I need you more than you need me, I get that. I know you could decide to walk away and leave me exposed to the elements with the children, but please don’t act so callously. I fully accept that life (in the summer) would be worse without you around.
But that doesn’t mean you have to can get away with treating me so badly at times. We need to talk about our relationship; I think you need to make more of an effort. You’ve become complacent and lazy at times. I feel like you take me for granted.
I dutifully give you your many days out, slathering you on small (and not so small) bodies at prescribed regular intervals. You are not neglected; I do all I can to help you achieve your purpose in life. Nobody is arguing that you don’t help me with my parenting objectives but this is a two way street and I need to you to hear me out.
I’m just going to be honest and bite the bullet, you’re a total bitch to apply. As soon as the kids even spot you, the whining starts. They don’t like you. I think you could make more of an effort to hold their interest, perhaps a musical twist, the transfer of temporary magical powers or production of mini-unicorns or rainbows might suffice? Have a think about it and come back to me, I will help out where I can. I want the kids to have a good relationship with their SPF lotion.
Your consistency could do with some tweaking. I know that to have the full benefits of your protection, the gloopiness is a pay-off but it’s wreaking havoc on hands, hair and clothes in the family. I spent almost as much time scrubbing sun-cream stains out of clothes as I do applying the lotion in the first place.
Perhaps we could talk about your longevity? Could you not work a bit harder to last a little longer? I’m not taking any satisfaction from batting around words like premature erosion of ability, but I feel if I don’t say it nobody will. I’m hopeful that a medical team somewhere may be approaching the problem (as I have heard other mother’s bemoaning the frequency of the re-application process without feeling they got much from it) so please pay attention to any developments.

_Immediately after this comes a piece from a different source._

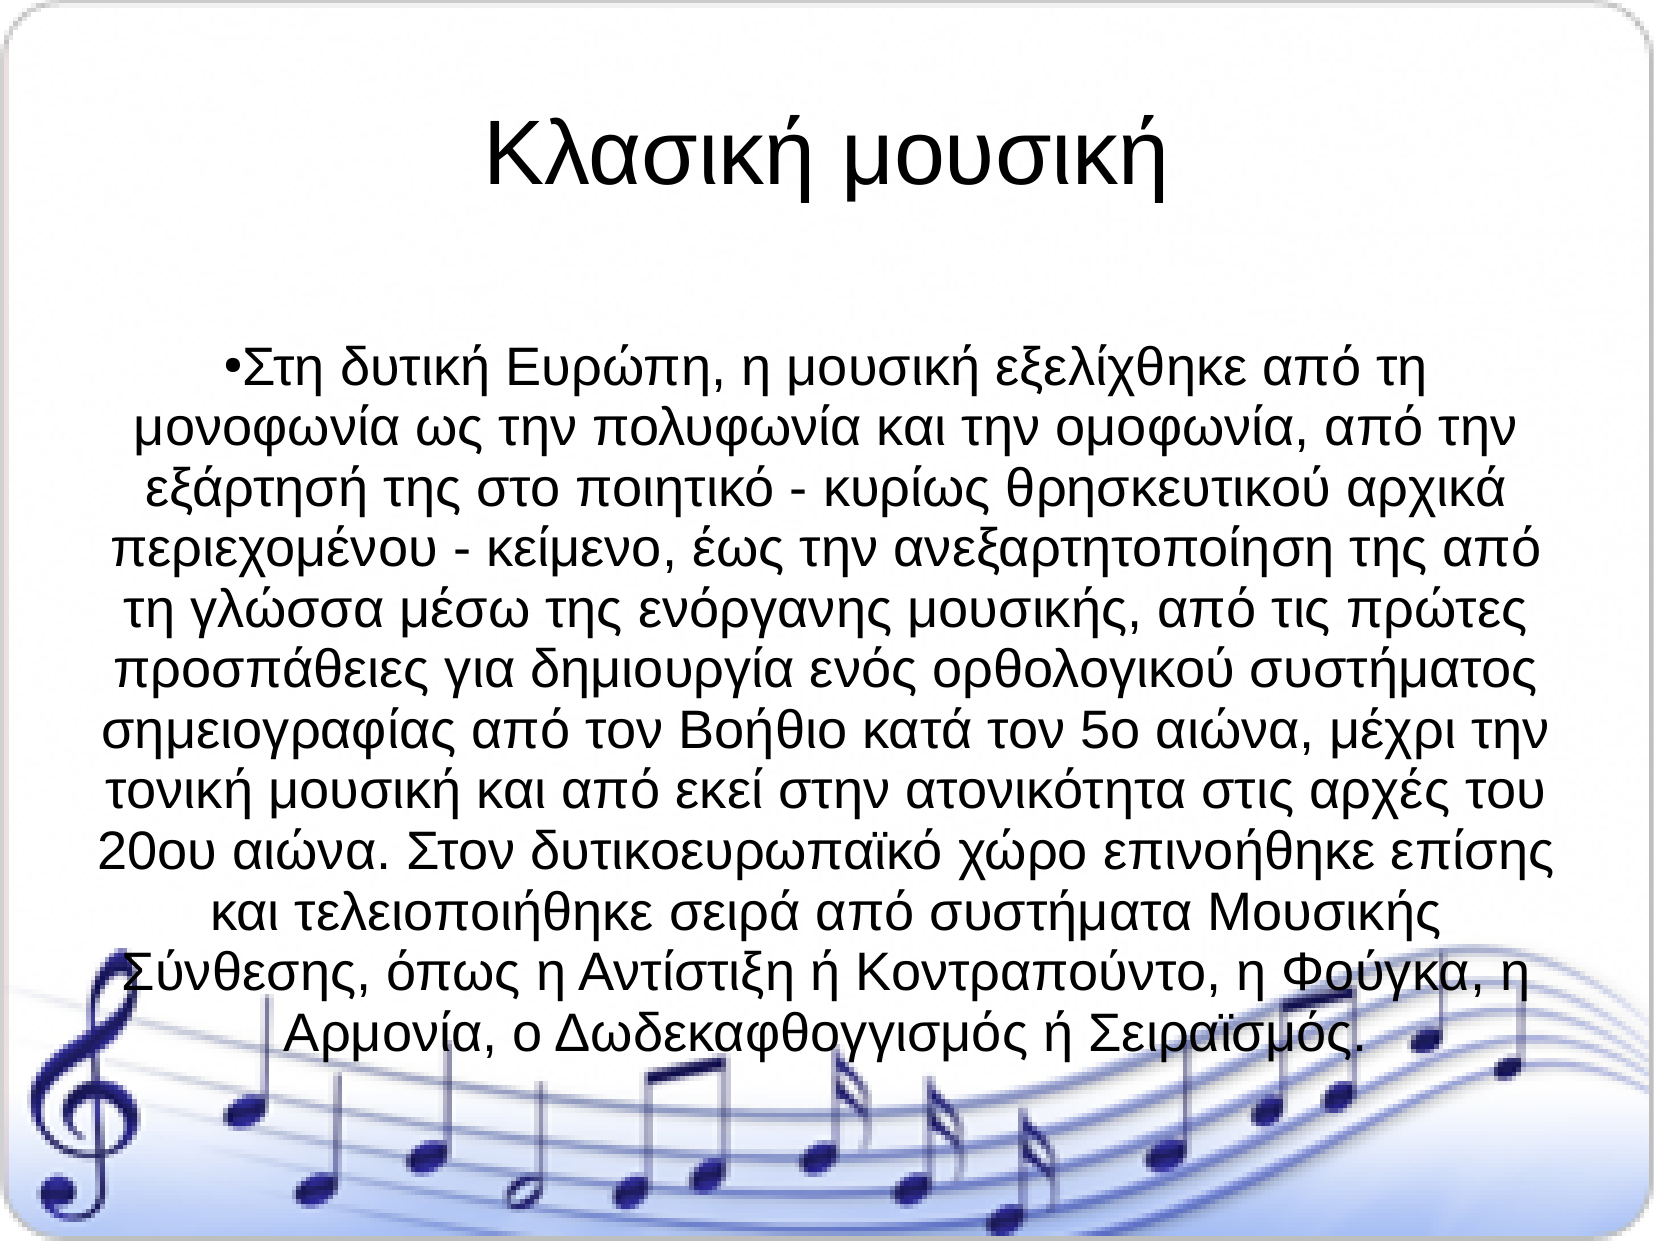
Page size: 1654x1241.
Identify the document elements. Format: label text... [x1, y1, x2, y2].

subtitle Στη δυτική Ευρώπη, η μουσική εξελίχθηκε από τη μονοφωνία ως την πολυφωνία και την ομοφωνία, από την εξάρτησή της στο ποιητικό - κυρίως θρησκευτικού αρχικά περιεχομένου - κείμενο, έως την ανεξαρτητοποίηση της από τη γλώσσα μέσω της ενόργανης μουσικής, από τις πρώτες προσπάθειες για δημιουργία ενός ορθολογικού συστήματος σημειογραφίας από τον Βοήθιο κατά τον 5ο αιώνα, μέχρι την τονική μουσική και από εκεί στην ατονικότητα στις αρχές του 20ου αιώνα. Στον δυτικοευρωπαϊκό χώρο επινοήθηκε επίσης και τελειοποιήθηκε σειρά από συστήματα Μουσικής Σύνθεσης, όπως η Αντίστιξη ή Κοντραπούντο, η Φούγκα, η Αρμονία, ο Δωδεκαφθογγισμός ή Σειραϊσμός. [82, 290, 1571, 1109]
picture [0, 0, 1654, 1241]
title Κλασική μουσική [82, 49, 1571, 257]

I’ve heard other women talk about aspects of sun-cream in a boastful way, to be honest I’m not even sure I believe them. But I want you to be aware of the sort of things other women see as part of the sun protection relationship. There’s no pressure here, I’m just filling you in on the playground gossip. There are whispers of intense, long-lasting moisturising abilities, self-tanning properties, skin smoothing and polishing features among others… all with the same protection from UVA and UVB rays that we have come to know and love. There I’ve said it now and it’s out there…
I want us to enjoy many more summers together, mutually making the most of the sun when it goes deign to appear. I am sorry if this letter has shocked you, I’ve been muttering these things to myself over and over lately but I don’t think you’ve been listening.
We’re in this together, neither of us wants sizzled skin.